You want to blow up a helium balloon large enough so that it will let you float away ... if your mass is 89 kg, then what would the necessary volume of a helium balloon be, so that it would lift you?
Because the air is a fluid, we can apply the principle of Archimedes. To the flotation of the balloon; the air must exert on the balloon an upward buoyancy force, which must be at least equal and opposite to the sum of our body weight plus the weight of helium in the balloon; in this case we are neglecting the weight of the balloon.
So we can write the following expression:
Fb = wp + wHe
Fb = ρair*Vair*g, is the buoyancy force exerted by air. ρair is the air density and Vair is the volume of air displaced by the balloon.

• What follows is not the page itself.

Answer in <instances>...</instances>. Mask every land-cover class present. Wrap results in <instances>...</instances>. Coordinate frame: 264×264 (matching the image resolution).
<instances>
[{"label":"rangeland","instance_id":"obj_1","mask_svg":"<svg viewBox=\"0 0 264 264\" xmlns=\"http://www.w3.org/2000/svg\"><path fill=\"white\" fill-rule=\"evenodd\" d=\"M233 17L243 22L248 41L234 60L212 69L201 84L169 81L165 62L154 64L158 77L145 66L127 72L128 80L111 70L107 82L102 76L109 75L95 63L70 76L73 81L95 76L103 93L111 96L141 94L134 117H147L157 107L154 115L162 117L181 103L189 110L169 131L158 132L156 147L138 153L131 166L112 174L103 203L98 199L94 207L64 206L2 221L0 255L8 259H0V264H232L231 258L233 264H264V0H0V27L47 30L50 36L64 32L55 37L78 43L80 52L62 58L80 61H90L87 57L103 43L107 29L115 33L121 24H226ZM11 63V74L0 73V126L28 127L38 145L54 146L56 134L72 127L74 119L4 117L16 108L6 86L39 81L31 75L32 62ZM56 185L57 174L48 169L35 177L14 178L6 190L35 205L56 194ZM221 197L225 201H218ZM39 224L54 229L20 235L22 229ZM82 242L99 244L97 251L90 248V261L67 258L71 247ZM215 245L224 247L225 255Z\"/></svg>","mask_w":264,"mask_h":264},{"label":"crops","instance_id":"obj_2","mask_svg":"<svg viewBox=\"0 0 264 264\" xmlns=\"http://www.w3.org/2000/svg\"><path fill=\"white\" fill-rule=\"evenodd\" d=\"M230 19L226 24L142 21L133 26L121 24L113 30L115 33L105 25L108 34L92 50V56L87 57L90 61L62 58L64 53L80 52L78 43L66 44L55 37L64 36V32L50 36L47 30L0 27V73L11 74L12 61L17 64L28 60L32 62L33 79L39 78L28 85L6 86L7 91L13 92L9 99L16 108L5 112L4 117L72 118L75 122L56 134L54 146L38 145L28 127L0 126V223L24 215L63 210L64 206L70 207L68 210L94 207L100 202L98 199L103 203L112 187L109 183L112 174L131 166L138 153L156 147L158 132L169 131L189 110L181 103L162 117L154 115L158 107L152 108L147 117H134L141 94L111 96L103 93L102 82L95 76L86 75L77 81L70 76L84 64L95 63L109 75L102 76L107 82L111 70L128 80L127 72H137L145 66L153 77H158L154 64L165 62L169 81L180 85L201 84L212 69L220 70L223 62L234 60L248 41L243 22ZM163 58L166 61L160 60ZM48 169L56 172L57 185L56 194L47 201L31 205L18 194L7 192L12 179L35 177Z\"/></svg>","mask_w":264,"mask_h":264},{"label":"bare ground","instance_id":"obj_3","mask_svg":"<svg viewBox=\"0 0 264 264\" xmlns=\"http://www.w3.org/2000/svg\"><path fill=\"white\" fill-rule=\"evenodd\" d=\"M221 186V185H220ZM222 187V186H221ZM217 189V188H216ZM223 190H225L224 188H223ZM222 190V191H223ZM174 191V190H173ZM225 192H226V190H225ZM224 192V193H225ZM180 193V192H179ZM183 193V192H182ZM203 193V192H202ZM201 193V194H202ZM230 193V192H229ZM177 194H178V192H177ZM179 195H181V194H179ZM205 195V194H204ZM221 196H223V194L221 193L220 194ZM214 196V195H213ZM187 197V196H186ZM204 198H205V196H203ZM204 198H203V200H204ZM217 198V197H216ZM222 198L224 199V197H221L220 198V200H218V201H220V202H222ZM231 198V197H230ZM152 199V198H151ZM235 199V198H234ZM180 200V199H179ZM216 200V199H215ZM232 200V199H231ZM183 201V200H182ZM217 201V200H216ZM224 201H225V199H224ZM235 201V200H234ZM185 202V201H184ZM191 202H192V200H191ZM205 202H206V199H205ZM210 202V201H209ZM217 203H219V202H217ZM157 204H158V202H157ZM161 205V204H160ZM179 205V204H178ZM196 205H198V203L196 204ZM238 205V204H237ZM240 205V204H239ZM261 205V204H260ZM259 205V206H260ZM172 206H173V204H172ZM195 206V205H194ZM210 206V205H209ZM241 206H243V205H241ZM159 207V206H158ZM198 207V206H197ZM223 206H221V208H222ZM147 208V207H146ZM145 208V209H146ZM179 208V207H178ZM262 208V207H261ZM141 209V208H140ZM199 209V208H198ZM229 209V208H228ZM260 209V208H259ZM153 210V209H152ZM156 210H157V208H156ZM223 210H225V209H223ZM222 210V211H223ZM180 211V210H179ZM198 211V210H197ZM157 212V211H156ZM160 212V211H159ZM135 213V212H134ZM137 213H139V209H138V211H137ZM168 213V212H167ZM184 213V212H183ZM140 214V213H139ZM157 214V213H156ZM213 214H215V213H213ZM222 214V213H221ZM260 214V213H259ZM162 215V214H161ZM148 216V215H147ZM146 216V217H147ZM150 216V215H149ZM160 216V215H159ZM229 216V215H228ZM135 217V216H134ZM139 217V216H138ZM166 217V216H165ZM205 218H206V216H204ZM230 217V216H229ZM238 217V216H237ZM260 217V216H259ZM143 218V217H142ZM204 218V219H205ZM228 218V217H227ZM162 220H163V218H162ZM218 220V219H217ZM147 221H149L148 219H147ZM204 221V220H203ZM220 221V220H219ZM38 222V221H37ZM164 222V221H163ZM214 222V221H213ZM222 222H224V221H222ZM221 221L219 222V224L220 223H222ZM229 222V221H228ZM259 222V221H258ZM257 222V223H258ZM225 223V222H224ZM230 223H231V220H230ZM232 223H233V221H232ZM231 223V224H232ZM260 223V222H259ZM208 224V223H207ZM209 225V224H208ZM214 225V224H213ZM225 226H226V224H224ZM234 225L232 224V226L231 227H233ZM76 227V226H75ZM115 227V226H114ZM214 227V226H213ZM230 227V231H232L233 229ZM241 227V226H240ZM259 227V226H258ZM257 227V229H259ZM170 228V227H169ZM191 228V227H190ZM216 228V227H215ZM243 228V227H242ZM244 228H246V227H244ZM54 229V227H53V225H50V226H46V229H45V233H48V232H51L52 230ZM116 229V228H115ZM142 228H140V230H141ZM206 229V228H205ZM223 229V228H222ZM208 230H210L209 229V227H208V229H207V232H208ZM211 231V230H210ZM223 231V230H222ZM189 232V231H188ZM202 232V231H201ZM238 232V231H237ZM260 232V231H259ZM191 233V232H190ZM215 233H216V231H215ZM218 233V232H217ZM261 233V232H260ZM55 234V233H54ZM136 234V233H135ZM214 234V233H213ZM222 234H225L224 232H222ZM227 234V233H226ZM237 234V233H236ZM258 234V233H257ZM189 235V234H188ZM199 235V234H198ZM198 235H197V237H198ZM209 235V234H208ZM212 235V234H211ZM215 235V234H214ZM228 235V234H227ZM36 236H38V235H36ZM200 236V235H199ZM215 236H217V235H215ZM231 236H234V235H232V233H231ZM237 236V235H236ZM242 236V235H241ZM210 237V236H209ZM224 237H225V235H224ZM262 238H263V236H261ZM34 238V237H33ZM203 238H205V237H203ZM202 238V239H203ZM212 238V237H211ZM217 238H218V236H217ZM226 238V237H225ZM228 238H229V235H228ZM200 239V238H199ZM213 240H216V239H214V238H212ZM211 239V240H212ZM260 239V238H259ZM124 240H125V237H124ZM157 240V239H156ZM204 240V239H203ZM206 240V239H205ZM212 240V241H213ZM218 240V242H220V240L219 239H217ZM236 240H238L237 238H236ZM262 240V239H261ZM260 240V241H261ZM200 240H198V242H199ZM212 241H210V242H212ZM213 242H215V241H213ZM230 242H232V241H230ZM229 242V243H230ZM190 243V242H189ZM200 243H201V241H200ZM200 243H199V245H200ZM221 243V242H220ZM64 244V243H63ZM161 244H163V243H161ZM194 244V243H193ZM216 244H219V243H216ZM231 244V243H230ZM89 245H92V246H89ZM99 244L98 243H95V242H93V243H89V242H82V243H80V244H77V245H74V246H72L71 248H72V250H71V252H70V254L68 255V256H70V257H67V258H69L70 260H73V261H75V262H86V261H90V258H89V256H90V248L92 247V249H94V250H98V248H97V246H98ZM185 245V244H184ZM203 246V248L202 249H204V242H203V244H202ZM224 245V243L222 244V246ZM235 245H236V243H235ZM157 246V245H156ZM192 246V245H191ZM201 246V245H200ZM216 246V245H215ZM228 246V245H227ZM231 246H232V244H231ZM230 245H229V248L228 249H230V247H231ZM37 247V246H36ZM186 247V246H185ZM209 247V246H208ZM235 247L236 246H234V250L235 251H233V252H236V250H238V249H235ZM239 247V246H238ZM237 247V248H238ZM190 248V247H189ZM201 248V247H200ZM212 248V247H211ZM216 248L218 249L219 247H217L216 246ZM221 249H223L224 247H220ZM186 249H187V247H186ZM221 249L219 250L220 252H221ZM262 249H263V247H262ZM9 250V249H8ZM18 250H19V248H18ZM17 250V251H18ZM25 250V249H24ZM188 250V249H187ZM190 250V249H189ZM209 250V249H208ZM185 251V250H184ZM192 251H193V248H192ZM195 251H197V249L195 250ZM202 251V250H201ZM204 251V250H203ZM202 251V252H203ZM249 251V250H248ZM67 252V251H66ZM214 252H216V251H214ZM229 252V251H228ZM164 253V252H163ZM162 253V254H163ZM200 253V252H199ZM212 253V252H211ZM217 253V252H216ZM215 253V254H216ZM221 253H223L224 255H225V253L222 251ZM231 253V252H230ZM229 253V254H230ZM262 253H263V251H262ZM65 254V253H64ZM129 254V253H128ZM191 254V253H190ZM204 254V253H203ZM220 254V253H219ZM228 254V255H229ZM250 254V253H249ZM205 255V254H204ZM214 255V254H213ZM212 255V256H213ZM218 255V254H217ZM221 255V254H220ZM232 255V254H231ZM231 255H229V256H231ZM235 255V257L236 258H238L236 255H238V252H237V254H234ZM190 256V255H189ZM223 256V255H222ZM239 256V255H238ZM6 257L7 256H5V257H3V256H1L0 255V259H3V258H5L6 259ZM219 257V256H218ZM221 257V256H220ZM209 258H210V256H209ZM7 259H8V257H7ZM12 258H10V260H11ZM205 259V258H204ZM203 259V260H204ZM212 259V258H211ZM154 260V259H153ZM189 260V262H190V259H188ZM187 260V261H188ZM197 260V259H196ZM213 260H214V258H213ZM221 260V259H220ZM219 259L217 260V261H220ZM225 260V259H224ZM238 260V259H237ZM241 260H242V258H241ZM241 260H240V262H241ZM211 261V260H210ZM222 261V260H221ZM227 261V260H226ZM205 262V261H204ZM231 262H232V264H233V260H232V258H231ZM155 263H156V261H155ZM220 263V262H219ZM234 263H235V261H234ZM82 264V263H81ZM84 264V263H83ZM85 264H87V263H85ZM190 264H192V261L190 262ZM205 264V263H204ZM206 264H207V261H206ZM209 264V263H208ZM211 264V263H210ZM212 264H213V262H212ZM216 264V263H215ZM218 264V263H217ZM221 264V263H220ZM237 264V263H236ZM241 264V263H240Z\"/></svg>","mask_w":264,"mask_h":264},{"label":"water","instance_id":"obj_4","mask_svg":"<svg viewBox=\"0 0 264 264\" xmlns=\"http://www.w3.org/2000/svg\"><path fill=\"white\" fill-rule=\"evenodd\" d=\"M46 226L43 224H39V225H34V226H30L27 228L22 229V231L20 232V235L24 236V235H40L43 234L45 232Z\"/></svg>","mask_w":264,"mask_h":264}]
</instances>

wp = mp*g, is the weight of the person.
wHe = mHe*g, is the weight of the helium inside the ballon.
Rewriting the equation:
ρair*Vair*g = (mp*g) + (mHe*g)
ρair*Vair = mp + mHe
We will express the mass of helium as the product of volume by the density; also keep in mind that the volume of air displaced is equal to the volume of helium in the balloon, then we have:
ρair*Vair = mp + (ρHe*VHe)
(ρair*Vair) – (ρHe*VHe) = mp
VHe = mp/(ρair - ρHe) = 89/(1.205 – 0.166)
VHe = 85.66 m^3
85.66 m^3, is the minimum volume from which the balloon begins to raise.